WORK TO BE COMPLETED
Rewrite the lines below as a numbered list, starting at the line that contains "scientific name: Pisaster ochraceus" and ending at the line that contains "order: Polypodiales". Leave out any blank lines.

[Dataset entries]
========================
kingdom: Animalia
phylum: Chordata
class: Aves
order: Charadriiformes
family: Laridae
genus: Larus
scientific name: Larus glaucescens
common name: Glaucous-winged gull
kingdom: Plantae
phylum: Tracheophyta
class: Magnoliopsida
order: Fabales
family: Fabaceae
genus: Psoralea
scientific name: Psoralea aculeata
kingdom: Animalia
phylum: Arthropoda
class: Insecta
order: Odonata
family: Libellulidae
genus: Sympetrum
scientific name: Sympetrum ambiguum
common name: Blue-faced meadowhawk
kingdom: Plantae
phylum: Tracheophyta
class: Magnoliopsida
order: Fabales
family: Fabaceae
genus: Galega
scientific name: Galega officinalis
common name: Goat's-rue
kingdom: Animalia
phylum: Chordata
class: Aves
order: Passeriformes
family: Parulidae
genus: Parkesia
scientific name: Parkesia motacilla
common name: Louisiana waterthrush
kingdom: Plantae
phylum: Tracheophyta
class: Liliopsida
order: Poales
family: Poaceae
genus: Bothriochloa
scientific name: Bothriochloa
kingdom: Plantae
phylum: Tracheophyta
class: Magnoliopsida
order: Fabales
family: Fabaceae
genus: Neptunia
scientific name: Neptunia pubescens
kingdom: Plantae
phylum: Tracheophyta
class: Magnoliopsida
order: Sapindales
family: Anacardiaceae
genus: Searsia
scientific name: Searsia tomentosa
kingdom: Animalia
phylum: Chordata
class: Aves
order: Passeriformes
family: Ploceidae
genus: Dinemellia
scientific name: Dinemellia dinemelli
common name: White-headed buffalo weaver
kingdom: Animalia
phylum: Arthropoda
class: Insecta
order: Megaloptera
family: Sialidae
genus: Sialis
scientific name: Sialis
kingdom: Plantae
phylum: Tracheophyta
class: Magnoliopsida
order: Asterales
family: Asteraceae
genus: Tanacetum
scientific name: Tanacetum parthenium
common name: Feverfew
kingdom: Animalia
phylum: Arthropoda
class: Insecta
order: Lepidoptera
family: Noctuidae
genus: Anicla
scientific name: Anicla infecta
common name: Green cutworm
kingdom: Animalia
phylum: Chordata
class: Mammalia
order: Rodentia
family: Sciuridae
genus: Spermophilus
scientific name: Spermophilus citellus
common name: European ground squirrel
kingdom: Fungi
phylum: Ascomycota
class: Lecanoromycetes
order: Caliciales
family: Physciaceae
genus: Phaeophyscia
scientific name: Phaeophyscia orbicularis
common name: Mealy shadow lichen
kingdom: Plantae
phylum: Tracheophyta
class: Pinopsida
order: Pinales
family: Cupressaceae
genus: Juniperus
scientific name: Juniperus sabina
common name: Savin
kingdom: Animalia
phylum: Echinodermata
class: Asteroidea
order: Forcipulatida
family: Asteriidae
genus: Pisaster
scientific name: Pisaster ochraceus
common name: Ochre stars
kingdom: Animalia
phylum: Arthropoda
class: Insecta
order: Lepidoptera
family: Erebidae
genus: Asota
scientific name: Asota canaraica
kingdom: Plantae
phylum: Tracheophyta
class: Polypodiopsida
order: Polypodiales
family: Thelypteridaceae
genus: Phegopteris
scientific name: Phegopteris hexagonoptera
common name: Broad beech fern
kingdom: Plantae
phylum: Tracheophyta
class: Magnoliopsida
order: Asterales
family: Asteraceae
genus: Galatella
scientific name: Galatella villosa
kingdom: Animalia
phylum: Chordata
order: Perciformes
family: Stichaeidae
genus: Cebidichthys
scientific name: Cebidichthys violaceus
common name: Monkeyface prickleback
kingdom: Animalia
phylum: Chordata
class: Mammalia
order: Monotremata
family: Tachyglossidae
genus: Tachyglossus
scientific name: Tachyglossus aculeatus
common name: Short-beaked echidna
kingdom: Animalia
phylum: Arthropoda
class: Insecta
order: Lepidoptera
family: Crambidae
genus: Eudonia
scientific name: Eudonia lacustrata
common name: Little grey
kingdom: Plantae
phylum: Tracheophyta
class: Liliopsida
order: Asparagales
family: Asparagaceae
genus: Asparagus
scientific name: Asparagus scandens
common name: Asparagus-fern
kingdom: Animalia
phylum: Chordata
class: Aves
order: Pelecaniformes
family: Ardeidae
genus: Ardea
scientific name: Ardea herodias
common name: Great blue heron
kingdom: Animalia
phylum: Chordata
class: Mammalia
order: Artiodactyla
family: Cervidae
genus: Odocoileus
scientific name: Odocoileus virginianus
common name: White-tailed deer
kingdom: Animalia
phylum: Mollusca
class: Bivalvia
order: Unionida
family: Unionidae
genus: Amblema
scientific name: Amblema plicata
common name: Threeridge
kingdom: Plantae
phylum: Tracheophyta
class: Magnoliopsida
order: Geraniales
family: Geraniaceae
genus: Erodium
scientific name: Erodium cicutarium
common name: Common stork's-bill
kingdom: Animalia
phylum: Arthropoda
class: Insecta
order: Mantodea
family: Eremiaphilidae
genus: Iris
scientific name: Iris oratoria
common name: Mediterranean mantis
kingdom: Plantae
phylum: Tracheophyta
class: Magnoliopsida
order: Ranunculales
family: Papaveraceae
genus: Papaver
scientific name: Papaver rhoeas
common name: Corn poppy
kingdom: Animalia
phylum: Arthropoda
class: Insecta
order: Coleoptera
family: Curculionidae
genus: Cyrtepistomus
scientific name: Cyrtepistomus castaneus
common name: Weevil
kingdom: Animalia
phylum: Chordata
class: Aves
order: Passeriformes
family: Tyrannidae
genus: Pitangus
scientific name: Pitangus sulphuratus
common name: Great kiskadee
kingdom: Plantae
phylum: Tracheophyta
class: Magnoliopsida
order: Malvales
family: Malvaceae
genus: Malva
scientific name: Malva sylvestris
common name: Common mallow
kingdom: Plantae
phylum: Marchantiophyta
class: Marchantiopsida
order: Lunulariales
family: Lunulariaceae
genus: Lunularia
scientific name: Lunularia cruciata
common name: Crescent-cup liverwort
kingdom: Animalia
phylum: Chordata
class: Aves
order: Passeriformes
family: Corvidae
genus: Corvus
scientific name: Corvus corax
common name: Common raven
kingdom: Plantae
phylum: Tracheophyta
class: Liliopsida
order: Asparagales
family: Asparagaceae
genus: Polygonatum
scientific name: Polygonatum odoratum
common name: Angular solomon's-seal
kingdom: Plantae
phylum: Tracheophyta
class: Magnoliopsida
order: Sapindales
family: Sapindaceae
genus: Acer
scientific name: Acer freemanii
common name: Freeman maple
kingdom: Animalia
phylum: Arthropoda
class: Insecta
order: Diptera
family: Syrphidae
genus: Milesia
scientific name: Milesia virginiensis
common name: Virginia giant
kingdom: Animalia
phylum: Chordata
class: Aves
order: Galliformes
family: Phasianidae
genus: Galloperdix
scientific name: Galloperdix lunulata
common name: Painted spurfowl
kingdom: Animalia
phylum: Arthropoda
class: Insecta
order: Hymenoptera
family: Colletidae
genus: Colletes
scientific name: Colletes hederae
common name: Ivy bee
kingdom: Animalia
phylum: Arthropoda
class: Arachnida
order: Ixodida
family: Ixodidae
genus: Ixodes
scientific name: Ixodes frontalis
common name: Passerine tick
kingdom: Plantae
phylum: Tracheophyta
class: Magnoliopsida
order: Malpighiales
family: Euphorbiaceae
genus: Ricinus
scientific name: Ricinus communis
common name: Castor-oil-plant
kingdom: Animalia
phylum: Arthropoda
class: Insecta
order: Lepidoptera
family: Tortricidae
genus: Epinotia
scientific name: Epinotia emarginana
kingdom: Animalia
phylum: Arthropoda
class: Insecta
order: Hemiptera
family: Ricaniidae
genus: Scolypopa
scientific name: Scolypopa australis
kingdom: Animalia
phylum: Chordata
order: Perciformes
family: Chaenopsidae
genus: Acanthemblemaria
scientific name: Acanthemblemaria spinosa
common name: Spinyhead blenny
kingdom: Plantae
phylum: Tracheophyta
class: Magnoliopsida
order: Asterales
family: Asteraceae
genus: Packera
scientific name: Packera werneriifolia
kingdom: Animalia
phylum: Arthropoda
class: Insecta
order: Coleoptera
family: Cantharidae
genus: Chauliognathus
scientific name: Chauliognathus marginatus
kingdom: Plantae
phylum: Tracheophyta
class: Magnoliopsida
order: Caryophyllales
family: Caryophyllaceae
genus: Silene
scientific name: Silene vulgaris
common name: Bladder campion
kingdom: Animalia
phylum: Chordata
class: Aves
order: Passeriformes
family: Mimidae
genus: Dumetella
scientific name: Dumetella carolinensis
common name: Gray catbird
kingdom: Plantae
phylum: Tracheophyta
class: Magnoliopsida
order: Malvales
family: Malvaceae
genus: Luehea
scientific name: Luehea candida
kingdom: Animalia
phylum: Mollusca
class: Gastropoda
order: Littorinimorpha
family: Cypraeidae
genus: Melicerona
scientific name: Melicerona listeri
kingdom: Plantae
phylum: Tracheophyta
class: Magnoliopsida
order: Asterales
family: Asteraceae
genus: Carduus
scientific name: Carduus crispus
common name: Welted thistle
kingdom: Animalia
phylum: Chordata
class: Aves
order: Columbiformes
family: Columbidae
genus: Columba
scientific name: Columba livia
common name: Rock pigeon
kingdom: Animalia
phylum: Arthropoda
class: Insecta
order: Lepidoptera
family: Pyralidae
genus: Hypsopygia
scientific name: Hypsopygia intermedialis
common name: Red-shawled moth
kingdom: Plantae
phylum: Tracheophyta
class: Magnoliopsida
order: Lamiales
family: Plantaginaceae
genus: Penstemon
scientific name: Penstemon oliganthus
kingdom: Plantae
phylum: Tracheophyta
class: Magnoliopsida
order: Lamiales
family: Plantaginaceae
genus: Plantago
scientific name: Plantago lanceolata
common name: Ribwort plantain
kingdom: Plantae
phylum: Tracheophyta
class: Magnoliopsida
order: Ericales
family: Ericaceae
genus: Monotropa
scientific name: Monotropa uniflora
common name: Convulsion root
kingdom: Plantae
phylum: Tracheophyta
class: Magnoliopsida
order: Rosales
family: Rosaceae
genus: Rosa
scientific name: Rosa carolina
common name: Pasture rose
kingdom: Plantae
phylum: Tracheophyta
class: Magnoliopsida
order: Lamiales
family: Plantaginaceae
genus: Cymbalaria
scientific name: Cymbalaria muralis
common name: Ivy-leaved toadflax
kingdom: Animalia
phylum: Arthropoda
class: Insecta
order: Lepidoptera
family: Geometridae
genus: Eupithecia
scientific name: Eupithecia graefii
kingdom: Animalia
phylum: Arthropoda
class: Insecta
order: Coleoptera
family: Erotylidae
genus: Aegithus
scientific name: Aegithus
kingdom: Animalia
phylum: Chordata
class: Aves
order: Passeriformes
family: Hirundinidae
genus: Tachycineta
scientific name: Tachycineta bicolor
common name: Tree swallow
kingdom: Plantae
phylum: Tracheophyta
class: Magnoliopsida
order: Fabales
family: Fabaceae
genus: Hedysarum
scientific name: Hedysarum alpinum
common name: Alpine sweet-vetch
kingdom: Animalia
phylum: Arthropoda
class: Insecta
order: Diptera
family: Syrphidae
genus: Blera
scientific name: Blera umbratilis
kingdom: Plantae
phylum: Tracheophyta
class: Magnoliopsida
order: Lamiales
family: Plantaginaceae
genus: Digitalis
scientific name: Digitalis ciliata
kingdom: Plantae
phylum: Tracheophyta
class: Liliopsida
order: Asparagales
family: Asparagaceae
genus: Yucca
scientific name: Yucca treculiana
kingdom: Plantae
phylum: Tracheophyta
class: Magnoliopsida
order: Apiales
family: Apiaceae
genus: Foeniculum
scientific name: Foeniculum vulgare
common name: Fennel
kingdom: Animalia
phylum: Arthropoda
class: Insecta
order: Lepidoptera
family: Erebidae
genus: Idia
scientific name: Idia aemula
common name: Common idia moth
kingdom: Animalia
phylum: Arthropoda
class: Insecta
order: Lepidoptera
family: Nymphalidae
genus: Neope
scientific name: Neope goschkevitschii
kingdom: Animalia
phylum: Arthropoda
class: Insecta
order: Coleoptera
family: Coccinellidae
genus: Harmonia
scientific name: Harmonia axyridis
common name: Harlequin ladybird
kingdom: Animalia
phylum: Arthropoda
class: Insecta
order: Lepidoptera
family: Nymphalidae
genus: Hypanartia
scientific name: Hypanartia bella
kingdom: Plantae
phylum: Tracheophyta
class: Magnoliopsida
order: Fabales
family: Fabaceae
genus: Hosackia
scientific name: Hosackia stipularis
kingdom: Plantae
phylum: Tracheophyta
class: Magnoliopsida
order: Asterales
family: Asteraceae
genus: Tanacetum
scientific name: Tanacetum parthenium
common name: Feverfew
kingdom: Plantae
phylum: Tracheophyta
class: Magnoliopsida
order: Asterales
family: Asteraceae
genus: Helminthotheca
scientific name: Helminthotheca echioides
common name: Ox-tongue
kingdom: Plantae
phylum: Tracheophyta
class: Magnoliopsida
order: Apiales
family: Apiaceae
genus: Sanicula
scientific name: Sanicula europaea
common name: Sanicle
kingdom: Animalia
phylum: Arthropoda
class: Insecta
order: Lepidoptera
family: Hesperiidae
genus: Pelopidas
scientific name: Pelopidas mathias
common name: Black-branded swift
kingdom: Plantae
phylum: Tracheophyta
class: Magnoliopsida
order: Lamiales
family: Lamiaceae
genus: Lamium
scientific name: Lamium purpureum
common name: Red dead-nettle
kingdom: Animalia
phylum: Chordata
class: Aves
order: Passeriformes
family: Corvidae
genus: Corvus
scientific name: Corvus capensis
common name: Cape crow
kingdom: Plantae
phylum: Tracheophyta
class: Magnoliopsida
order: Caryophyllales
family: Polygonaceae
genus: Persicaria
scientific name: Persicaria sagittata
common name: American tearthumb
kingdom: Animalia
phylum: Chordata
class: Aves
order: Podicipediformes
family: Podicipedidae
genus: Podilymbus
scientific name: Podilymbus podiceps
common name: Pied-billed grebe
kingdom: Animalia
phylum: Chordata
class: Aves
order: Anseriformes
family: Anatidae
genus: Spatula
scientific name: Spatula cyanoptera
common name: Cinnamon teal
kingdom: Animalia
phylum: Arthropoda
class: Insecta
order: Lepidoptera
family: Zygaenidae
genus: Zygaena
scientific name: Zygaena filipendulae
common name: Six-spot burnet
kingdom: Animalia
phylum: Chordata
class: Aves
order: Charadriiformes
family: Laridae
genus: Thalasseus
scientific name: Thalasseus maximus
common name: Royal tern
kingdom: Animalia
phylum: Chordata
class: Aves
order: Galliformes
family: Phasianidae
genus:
========================
WRITTEN SOLUTION
1. scientific name: Pisaster ochraceus
2. common name: Ochre stars
3. kingdom: Animalia
4. phylum: Arthropoda
5. class: Insecta
6. order: Lepidoptera
7. family: Erebidae
8. genus: Asota
9. scientific name: Asota canaraica
10. kingdom: Plantae
11. phylum: Tracheophyta
12. class: Polypodiopsida
13. order: Polypodiales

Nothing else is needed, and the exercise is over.